Evidemment, les protagonistes luttent pour leur survie. Ils essayent même de lui tendre un piège en l’appatant avec une petite culotte usagée placée devant un ventilateur (malin !) et en essayant de l’attirer dans une vaginette pour le piéger. Y a même une actrice qui essaye de le coincer en l’attirant avec son propre vagin puis en essayant de l’étrangler avec son périnée (la strangulation du zizi, un sujet encore mal connu). Mais tu penses bien, rien ne fonctionne, faut pas non plus prendre un pénis tueur pour un couillon.  Alors comme dans tout bon slasher qui se respecte, vient le moment où l’on frappe à la porte et où tout le monde pousse des cris de panique avant que le plus futé de la bande n’ouvre courageusement la porte et ne finisse par s’exclamer : « Mais non les amis, ce n’est pas le zizi tueur, c’est juste le mec zarbi qui vit tout seul de l’autre côté de la colline !« .

Et le mec zarbi qui vit de l’autre côté de la colline est évidemment un vétéran d’une guerre quelconque, sans ça, ce ne serait pas drôle. Un tantinet traumatisé, aussi, par ce que le côté John Rambo à la rescousse, ça fait toujours son petit effet. Y compris quand il s’agit de venir à la rescousse d’une bande de jeunes nymphos hypotrophiés du bulbe et harcelés par une bite tueuse, oui. D’autant que, devinez quoi, le vétéran, il est pas là pour rien : il a DEJA rencontré un pénis tueur dans sa jeunesse, et il SAIT comment lui faire la peau du prépuce. Un peu comme Captain Brody face au requin tueur du deuxième volet : laissez faire le patron, je m’en suis déjà farci un, de gros poissons, et j’avais pas un si gros bateau. Donc là, le vétéran bizarre (et alcoolo, sinon c’est pas drôle), vient à la rescousse des porno stars mais manque de bol, il se fait étrangler par le pénis tueur qui en plus d’être fornicateur est aussi constricteur, je viens de faire trois rimes, c’est beau comme un poème.

Et bref, l’air de rien, je vous ai tout spoilé.

C’est pas non plus comme si je venais de vous balancer la fin de Homeland, hein (de vous à moi, je ne sais même pas de quoi ça cause mais j’ai entendu dire, par les gens de la ville, que c’était la série cool et tendance du moment) (et moi qui croyais que c’était Arnold et Willy).
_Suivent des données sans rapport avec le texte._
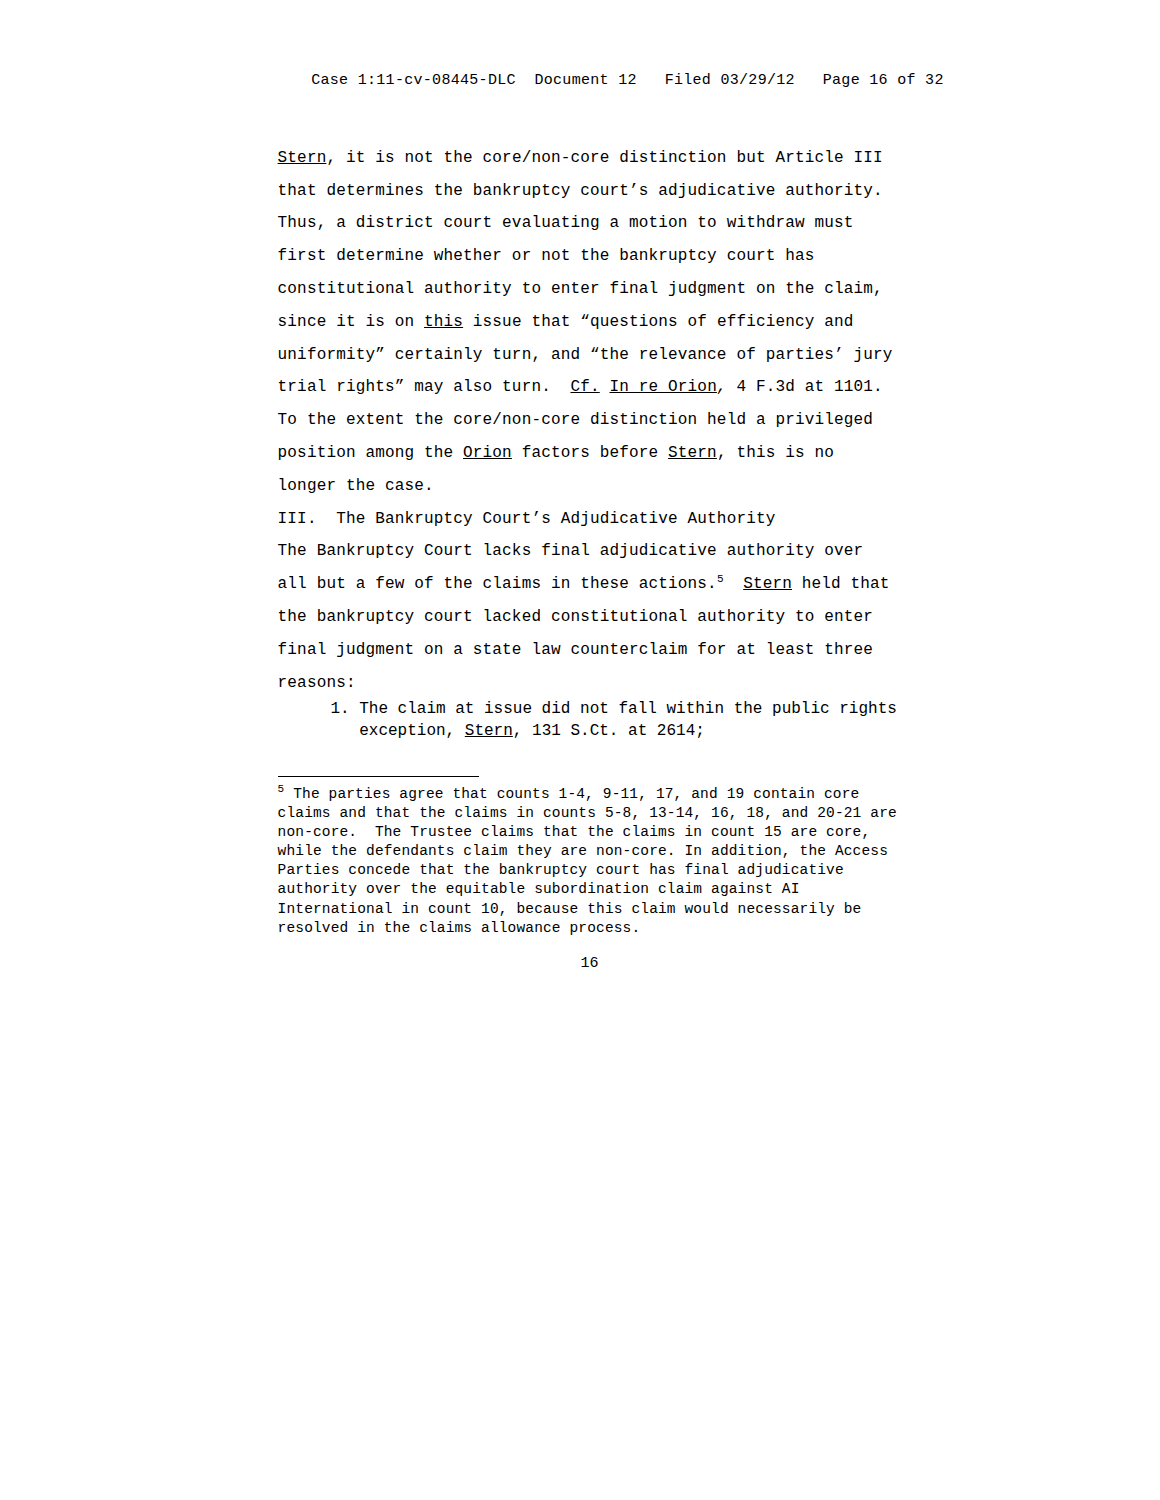Case 1:11-cv-08445-DLC Document 12 Filed 03/29/12 Page 16 of 32
Stern, it is not the core/non-core distinction but Article III that determines the bankruptcy court’s adjudicative authority. Thus, a district court evaluating a motion to withdraw must first determine whether or not the bankruptcy court has constitutional authority to enter final judgment on the claim, since it is on this issue that “questions of efficiency and uniformity” certainly turn, and “the relevance of parties’ jury trial rights” may also turn. Cf. In re Orion, 4 F.3d at 1101. To the extent the core/non-core distinction held a privileged position among the Orion factors before Stern, this is no longer the case.
III. The Bankruptcy Court’s Adjudicative Authority
The Bankruptcy Court lacks final adjudicative authority over all but a few of the claims in these actions.5 Stern held that the bankruptcy court lacked constitutional authority to enter final judgment on a state law counterclaim for at least three reasons:
The claim at issue did not fall within the public rights exception, Stern, 131 S.Ct. at 2614;
5 The parties agree that counts 1-4, 9-11, 17, and 19 contain core claims and that the claims in counts 5-8, 13-14, 16, 18, and 20-21 are non-core. The Trustee claims that the claims in count 15 are core, while the defendants claim they are non-core. In addition, the Access Parties concede that the bankruptcy court has final adjudicative authority over the equitable subordination claim against AI International in count 10, because this claim would necessarily be resolved in the claims allowance process.
16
d’ailleurs ça c’est le gif du moment :

spoilerjenniferlawrence

A moins que ce ne soit celui-là :

danaplato

Tout cela m’amène à ces 4 questions :

1) Est-ce que je ne mettrais pas un peu trop de gif dans mes articles ?

2) Suis-je vraiment si peu douée pour résumer et commenter un film autre que Karate Kid (c’est pas demain la veille que je remplacerai Isabelle Giordano) ?

3) Ne regarderais-je pas un peu trop la télévision, par hasard ?

4) Combien de temps peut vivre un zizi tueur sans boire ni s’alimenter ?

Vous avez une heure. Ensuite, je ramasse les copies.